As of right now, I think I'll come back to Netflix someday. But maybe I'll discover that I don't miss it much at all.Well, I was right ... about the second sentence. I don't miss Netflix, not one bit. Here's why: for the first time in my life, I'm experiencing the wonder that is the DVR.
When I moved, I intended to just move my internet service (through CenturyLink) with me. I hadn't paid for TV since I lived with a friend in Grand Island from 2005-2006, so I planned to move my antenna that picked up five stations (on a good day) with me, as well.
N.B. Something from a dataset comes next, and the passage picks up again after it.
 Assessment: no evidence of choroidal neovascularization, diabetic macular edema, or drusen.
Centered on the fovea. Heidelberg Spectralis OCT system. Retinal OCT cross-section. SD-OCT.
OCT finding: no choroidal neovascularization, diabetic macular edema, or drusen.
That all changed when I called CenturyLink to request a transfer of services and try to negotiate a better rate. I went through the appropriate menu options and waited. And waited. And waited. After 20 minutes without reaching a live person, I hung up and dialed CenturyLink's main competitor in my town: USA Communications. In less than a minute, I was speaking with a customer service rep, and I learned that, for approximately what I was paying for internet through CenturyLink, I could get internet, cable, and a DVR. These prices are the introductory 6-month prices, and the rep urged me to call back when those rates are close to expiring—she said they are nearly always running retention specials for their current customers. Sold!
When I called CenturyLink to cancel—thus pushing different automated menu options—I was on the line with a customer service rep in less than two minutes. So apparently you're much more important to the company if you're wanting to leave than if you're calling for any other reason. I get it, but it's still frustrating.
My introduction to the wonderful DVR commenced the next week, and I quickly fell in love.
What I love most about the DVR is it allows me to watch TV on my schedule. (Yes, the VCR I had hooked up to my parents' cable TV did this too, but the DVR is simpler and doesn't require tapes.) Rarely do I stay up late watching something—I can always record it! And if I have two shows on during the same timeslot? I can either record one and watch the other live, or I can record both and watch them later. This saved me last Tuesday, when NCIS (a show you know I'm obsessed with!) and Marvel's Agents of S.H.I.E.L.D. premiered at the same time, and I had a meeting at work. With the VCR, I would have had to choose the more important of the two (and NCIS would have won with no question), but thanks to the DVR, I could watch both!
Side note: The NCIS premiere was as great as I'd hoped it would be, and I can't wait for part two of Ziva's goodbye tomorrow night. S.H.I.E.L.D. was okay—I enjoyed the witty Whedon-esque dialog, but the plot didn't enthrall me. I still have it set as a series recording on my DVR, but I'm not sure if I'll keep watching.
The DVR is not essential—neither is cable, for that matter—but I'm certainly enjoying it! I realize that I've done this backwards—most people dump cable in favor of Netflix, not the other way around. But I didn't really dump Netflix for cable—the cable was just a happy, unexpected development. Seriously, though, with all of my expanded basic cable, DVR'd Hallmark and Lifetime movies, and Amazon Prime offerings, who has time to miss Netflix?